SONUÇ: KÖPRÜ TECRÜBELERİ, ŞEHİR VE KANAL İSTANBUL TAHAYYÜLÜ
Bugün, köprülerin, İstanbul için muazzam derslerle yüklü bir kentsel tecrübe olduğu çok açıktır. Artık, çıplak gözle de gördüğümüz-yaşadığımız gibi köprüler, kent trafiğini rahatlatmak şöyle dursun, daha da kaotik hale getirdiler. Kentin yeşil alanları açık ya da örtük imara açıldı, nüfusu katlandı, her yanı beton yığınlarına döndü, kaynakları tükendi, nefes boruları tıkandı. Kısaca Mimarlar Odasının 1968’de söylediği ne varsa hepsi birer birer gerçekleşti. Şehir; mekânsal, iktisadi ve toplumsal olarak artık eşiklerine geldi.
Kanal İstanbul üzerine tartışmalar, bu tecrübelerden muaf olamaz. Zira kanal projesi, sonuçları bakımından İstanbul’un boğaz(lar)ına çok sayıda yeni ‘köprü’ inşa etmek anlamına geliyor. Dolayısıyla yapıldığında nasıl bir İstanbul manzarası çıkacağını geçmiş tecrübelere bakarak her İstanbullu görebilir ve sonuçlarını da tahayyül edebilir. Kanal İstanbul projesine dair sadece ortak akıl değil, ortak vicdan da bu tecrübeden çıkabilir.
1995 yılında İstanbul Büyükşehir Belediye Başkanı Tayyip Erdoğan, üçüncü köprü projesini kente ihanet olarak nitelemişti. Şimdiki Başkan Ekrem İmamoğlu da Kanal İstanbul projesini kente ihanet olarak nitelemekte.

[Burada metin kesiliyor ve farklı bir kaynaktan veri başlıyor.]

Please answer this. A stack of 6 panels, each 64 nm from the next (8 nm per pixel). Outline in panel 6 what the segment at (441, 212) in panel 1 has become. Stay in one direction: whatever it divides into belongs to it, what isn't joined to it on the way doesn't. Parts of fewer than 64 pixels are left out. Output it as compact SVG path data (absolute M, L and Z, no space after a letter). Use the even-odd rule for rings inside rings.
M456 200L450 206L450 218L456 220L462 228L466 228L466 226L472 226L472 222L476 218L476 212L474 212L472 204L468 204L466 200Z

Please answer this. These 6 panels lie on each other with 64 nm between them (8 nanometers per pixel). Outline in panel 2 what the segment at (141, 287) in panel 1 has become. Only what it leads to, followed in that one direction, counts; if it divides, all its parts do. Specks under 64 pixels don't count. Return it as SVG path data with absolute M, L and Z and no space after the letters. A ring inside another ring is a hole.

Kanaatime göre iki ihanet vurgusu da referansını bu kentsel tecrübeden almıştır ve kentsel vicdanın ortak diliydi-dilidir. Ne var ki ilk ‘ihanet’ gerçekleşti. İkincisi de gerçekleşirse sadece İstanbul değil, Türkiye de bundan zarar görür.
Yine toplumsal kabul için yukarıdan ‘milli’, ‘dini’ vb. söylem üretilir mi? Belki ve hatta toplumsal eğilimleri bir ölçüde etkileyebilir de. Ama hem bu söylem hem de İstanbul’a bir köprü serisi demek olan Kanal projesi, gelecek kuşakların en başta yaşamsal haklarına, bir daha kaldırılamayacak kadar ağır bir ipotek koymak anlamına gelir.